▶ _YOUR TASK_:
Repeat word for word the stretch of the robotic surgery passage below from "Kissane et al.25" through "min, respectively (P=0.53).".

▶ _QUOTED PASSAGE_:
Kissane et al.25 retrospectively compared operative times of robotic SCX across a range of BMI values. They compared 179 women, 61 (34%) of whom were normal weight (BMI 25 kg/m2), 72 (40%) of whom were overweight (BMI 25–30 kg/m2), and 46 (26%) of whom were obese (BMI 30+ kg/m2). Overweight patients were significantly older, more parous, more frequently postmenopausal, and more frequently had undergone concomitant salpingo-oophorectomy. Median operative time was 202, 206, and 216 min, respectively (P=0.53).
Robotic Single-port SCX
Matanes et al.26
reviewed a state-of-the-art robotic surgical technique, single-port SCX, during which the surgeon operated almost exclusively through a single entry point, leaving only a single small scar. The investigators’ aims were to evaluate the new technique’s learning curve and, in addition, to share tips for improved single-port robotic SCX based on the first 25 patients to have undergone single-port robotic SCX. Median age was 59 years (range 35–74). Median “pelvic organ prolapse quantification” stage was 3 (range 2–4). Median total operative time was 190 min (range 114–308). Median console time was 130 min (range 85–261). A comparison between the first 15 cases and the next 10 cases demonstrated significant reductions in median operative times and console times: 226 min (range 142–308) versus 156 min (range 114–180), and 170 min (range, 85–261) versus 115 min (range 90–270), respectively (P
<0.008). No intraoperative adverse events occurred in any of the cases. Postoperative adverse events were extremely rare and included one case of small-bowel adhesions that required a second laparoscopic surgery for adhesiolysis and led to the addition of mesh peritonization in all the successive cases; median peritonization time was 8 min (range 5–15 min). The investigators concluded that single-port robotic SCX was a feasible technique with lower complication rates, minimal blood loss and postsurgical pain, faster recovery, shorter post-surgical hospitalization, and virtually scar-free results.
Chen et al.27
conducted a meta-analysis meant to evaluate the safety and efficacy of robotic versus laparoscopic surgery for the treatment of advanced-stage endometriosis. Due to lack of suitable clinical trials only two studies were included. No significant differences were observed between the two groups in terms of estimated blood loss, complication rate, and post-surgical hospitalization. Mean operative time in the robotic surgery group was longer (73.85 min, P
<0.00001). Thus, the benefits of robotic surgery over laparoscopic surgery in the treatment of advanced-stage endometriosis remain uncertain.

▶ _PROVIDED INFORMATION_:
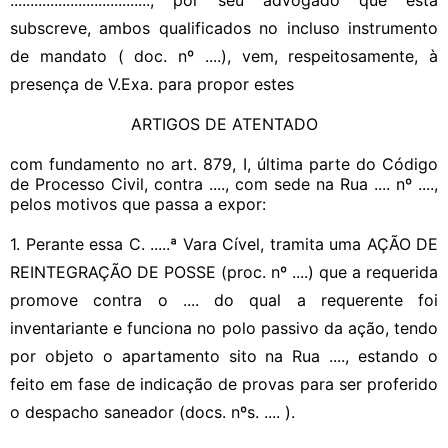
subscreve, ambos qualificados no incluso instrumento
de mandato ( doc. nº ....), vem, respeitosamente, à
presença de V.Exa. para propor estes
ARTIGOS DE ATENTADO
com fundamento no art. 879, I, última parte do Código
de Processo Civil, contra ...., com sede na Rua .... nº ....,
pelos motivos que passa a expor:
1. Perante essa C. .....ª Vara Cível, tramita uma AÇÃO DE
REINTEGRAÇÃO DE POSSE (proc. nº ....) que a requerida
promove contra o .... do qual a requerente foi
inventariante e funciona no polo passivo da ação, tendo
por objeto o apartamento sito na Rua ...., estando o
feito em fase de indicação de provas para ser proferido
o despacho saneador (docs. nºs. .... ).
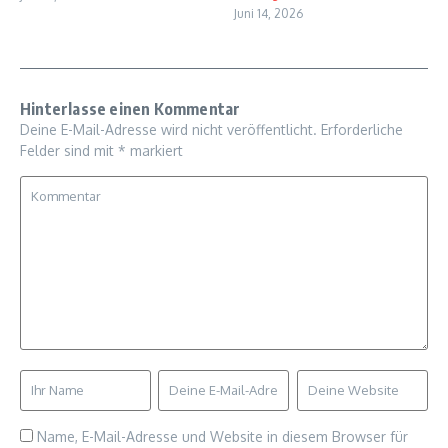
Juni 14, 2026
Hinterlasse einen Kommentar
Deine E-Mail-Adresse wird nicht veröffentlicht.
Erforderliche
Felder sind mit
*
markiert
Name, E-Mail-Adresse und Website in diesem Browser für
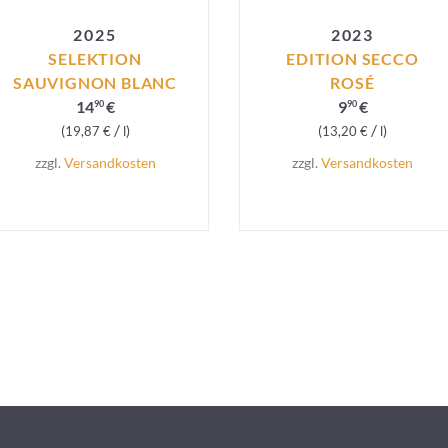
2025
2023
SELEKTION
EDITION SECCO
SAUVIGNON BLANC
ROSÉ
14
€
9
€
90
90
/
/
19,87
€
l
13,20
€
l
zzgl.
Versandkosten
zzgl.
Versandkosten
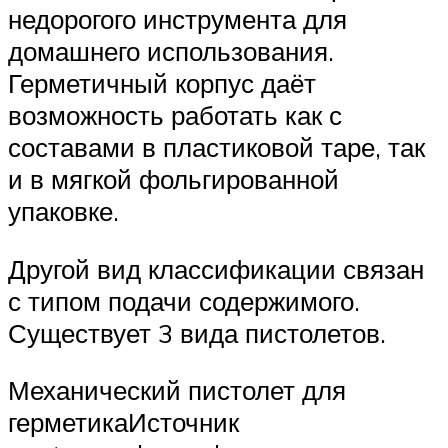
недорогого инструмента для
домашнего использования.
Герметичный корпус даёт
возможность работать как с
составами в пластиковой таре, так
и в мягкой фольгированной
упаковке.
Другой вид классификации связан
с типом подачи содержимого.
Существует 3 вида пистолетов.
Механический пистолет для
герметикаИсточник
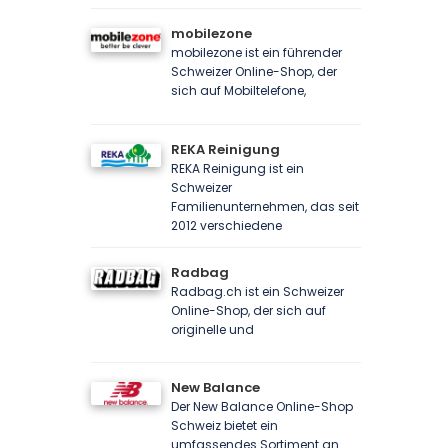
mobilezone
mobilezone ist ein führender
Schweizer Online-Shop, der
sich auf Mobiltelefone,
REKA Reinigung
REKA Reinigung ist ein
Schweizer
Familienunternehmen, das seit
2012 verschiedene
Radbag
Radbag.ch ist ein Schweizer
Online-Shop, der sich auf
originelle und
New Balance
Der New Balance Online-Shop
Schweiz bietet ein
umfassendes Sortiment an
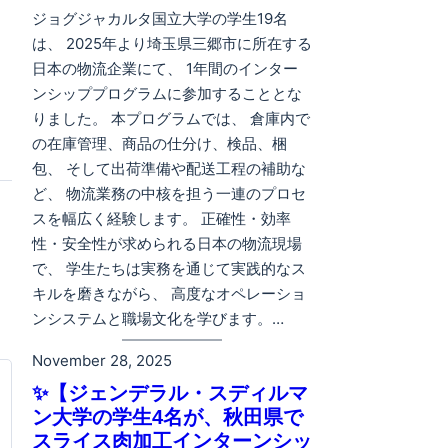
ジョグジャカルタ国立大学の学生19名
は、 2025年より埼玉県三郷市に所在する
日本の物流企業にて、 1年間のインター
ンシッププログラムに参加することとな
りました。 本プログラムでは、 倉庫内で
の在庫管理、商品の仕分け、検品、梱
包、 そして出荷準備や配送工程の補助な
ど、 物流業務の中核を担う一連のプロセ
スを幅広く経験します。 正確性・効率
性・安全性が求められる日本の物流現場
で、 学生たちは実務を通じて実践的なス
キルを磨きながら、 高度なオペレーショ
ンシステムと職場文化を学びます。…
November 28, 2025
✨【ジェンデラル・スディルマ
ン大学の学生4名が、秋田県で
スライス肉加工インターンシッ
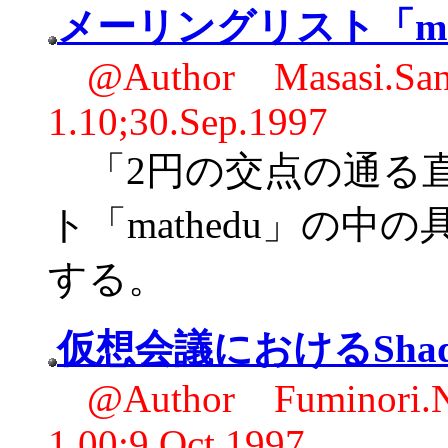
メーリングリスト「ma
@Author Masasi.
1.10;30.Sep.1997
「2円の交点の通る
ト「mathedu」の
する。
仮想会議におけるShad
@Author Fuminor
1.00;9.Oct.1997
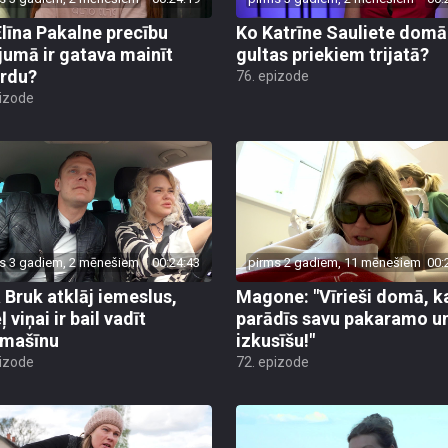
Elīna Pakalne precību
Ko Katrīne Sauliete domā
jumā ir gatava mainīt
gultas priekiem trijatā?
rdu?
76. epizode
pizode
s 3 gadiem, 2 mēnešiem
00:24:43
pirms 2 gadiem, 11 mēnešiem
00:
 Bruk atklāj iemeslus,
Magone: "Vīrieši domā, k
 viņai ir bail vadīt
parādīs savu pakaramo u
omašīnu
izkusīšu!"
pizode
72. epizode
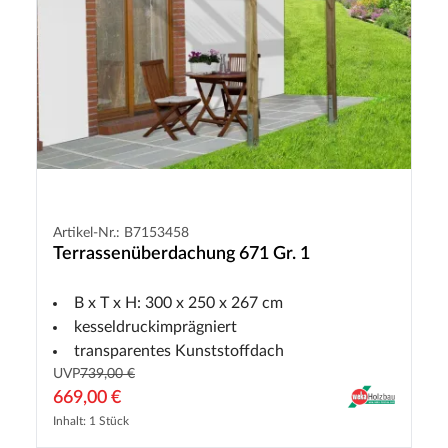
Artikel-Nr.: B7153458
Terrassenüberdachung 671 Gr. 1
B x T x H: 300 x 250 x 267 cm
kesseldruckimprägniert
transparentes Kunststoffdach
UVP
739,00 €
669,00 €
Inhalt: 1 Stück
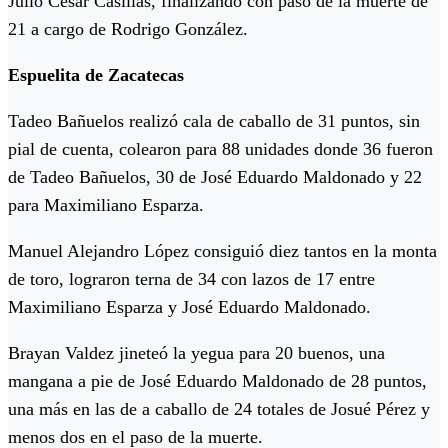
Julio César Casillas, finalizando con paso de la muerte de
21 a cargo de Rodrigo González.
Espuelita de Zacatecas
Tadeo Bañuelos realizó cala de caballo de 31 puntos, sin
pial de cuenta, colearon para 88 unidades donde 36 fueron
de Tadeo Bañuelos, 30 de José Eduardo Maldonado y 22
para Maximiliano Esparza.
Manuel Alejandro López consiguió diez tantos en la monta
de toro, lograron terna de 34 con lazos de 17 entre
Maximiliano Esparza y José Eduardo Maldonado.
Brayan Valdez jineteó la yegua para 20 buenos, una
mangana a pie de José Eduardo Maldonado de 28 puntos,
una más en las de a caballo de 24 totales de Josué Pérez y
menos dos en el paso de la muerte.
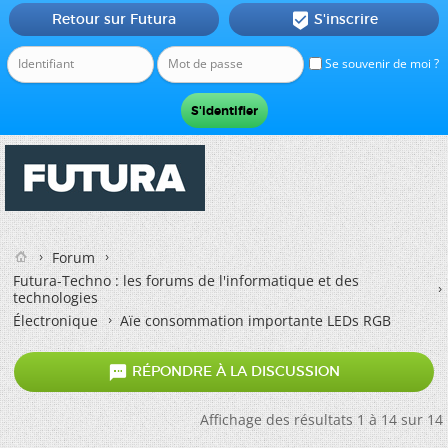
Retour sur Futura
S'inscrire

Se souvenir de moi ?
Forum
Futura-Techno : les forums de l'informatique et des
technologies
Électronique
Aïe consommation importante LEDs RGB

RÉPONDRE À LA DISCUSSION
Affichage des résultats 1 à 14 sur 14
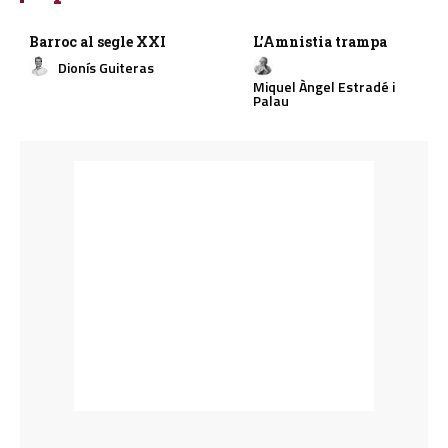
Barroc al segle XXI
L’Amnistia trampa
Dionís Guiteras
Miquel Àngel Estradé i
Palau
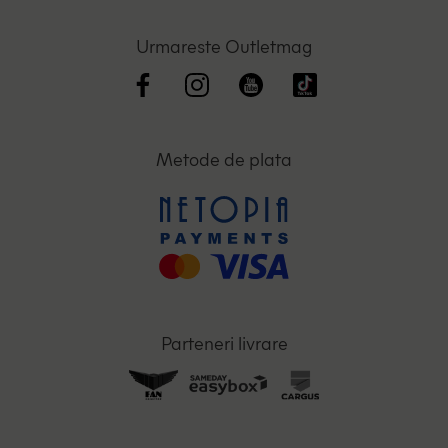
Urmareste Outletmag
Metode de plata
Parteneri livrare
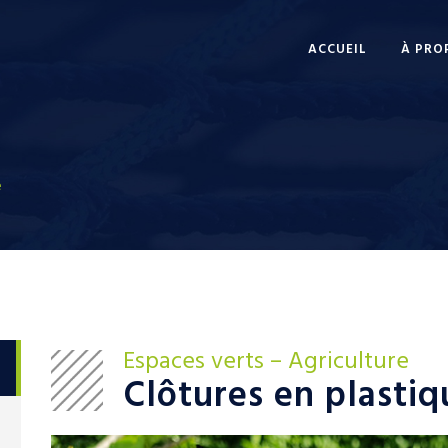
ACCUEIL
À PRO
e
Espaces verts – Agriculture
Clôtures en plastiq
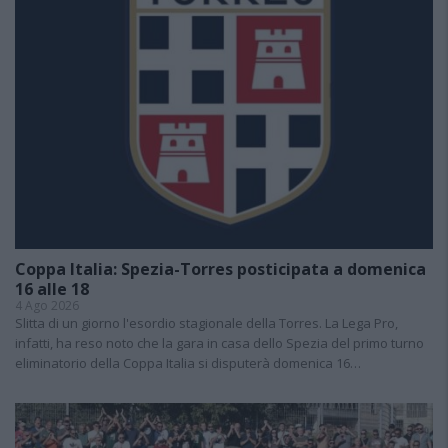
Coppa Italia: Spezia-Torres posticipata a domenica
16 alle 18
4 Ago 2026
Slitta di un giorno l'esordio stagionale della Torres. La Lega Pro,
infatti, ha reso noto che la gara in casa dello Spezia del primo turno
eliminatorio della Coppa Italia si disputerà domenica 16…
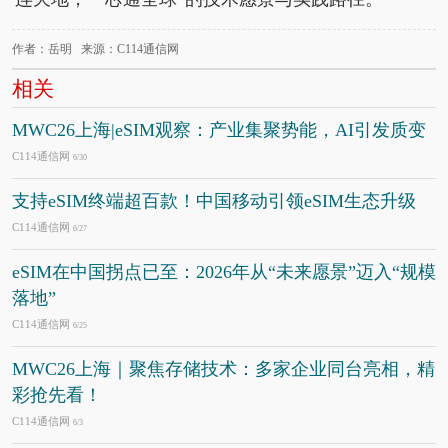
作者：岳明 来源：C114通信网
相关
MWC26上海|eSIM观察：产业集聚势能，AI引发质变
C114通信网
6/30
支持eSIM终端超百款！中国移动引领eSIM生态升级
C114通信网
6/27
eSIM在中国拐点已至：2026年从“未来愿景”迈入“规模
落地”
C114通信网
6/25
MWC26上海｜聚焦存储技术：多家企业同台亮相，精
彩抢先看！
C114通信网
6/3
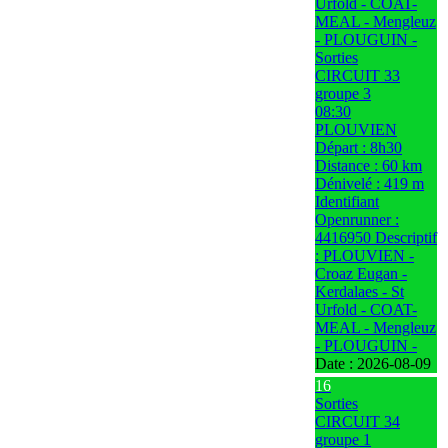
Urfold - COAT-
MEAL - Mengleuz
- PLOUGUIN -
Sorties
CIRCUIT 33
groupe 3
08:30
PLOUVIEN
Départ : 8h30
Distance : 60 km
Dénivelé : 419 m
Identifiant
Openrunner :
4416950 Descriptif
: PLOUVIEN -
Croaz Eugan -
Kerdalaes - St
Urfold - COAT-
MEAL - Mengleuz
- PLOUGUIN -
Date :
2026-08-09
16
Sorties
CIRCUIT 34
groupe 1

▶ _EXERCISE RESULT_:
Kissane et al.25 retrospectively compared operative times of robotic SCX across a range of BMI values. They compared 179 women, 61 (34%) of whom were normal weight (BMI 25 kg/m2), 72 (40%) of whom were overweight (BMI 25–30 kg/m2), and 46 (26%) of whom were obese (BMI 30+ kg/m2). Overweight patients were significantly older, more parous, more frequently postmenopausal, and more frequently had undergone concomitant salpingo-oophorectomy. Median operative time was 202, 206, and 216 min, respectively (P=0.53).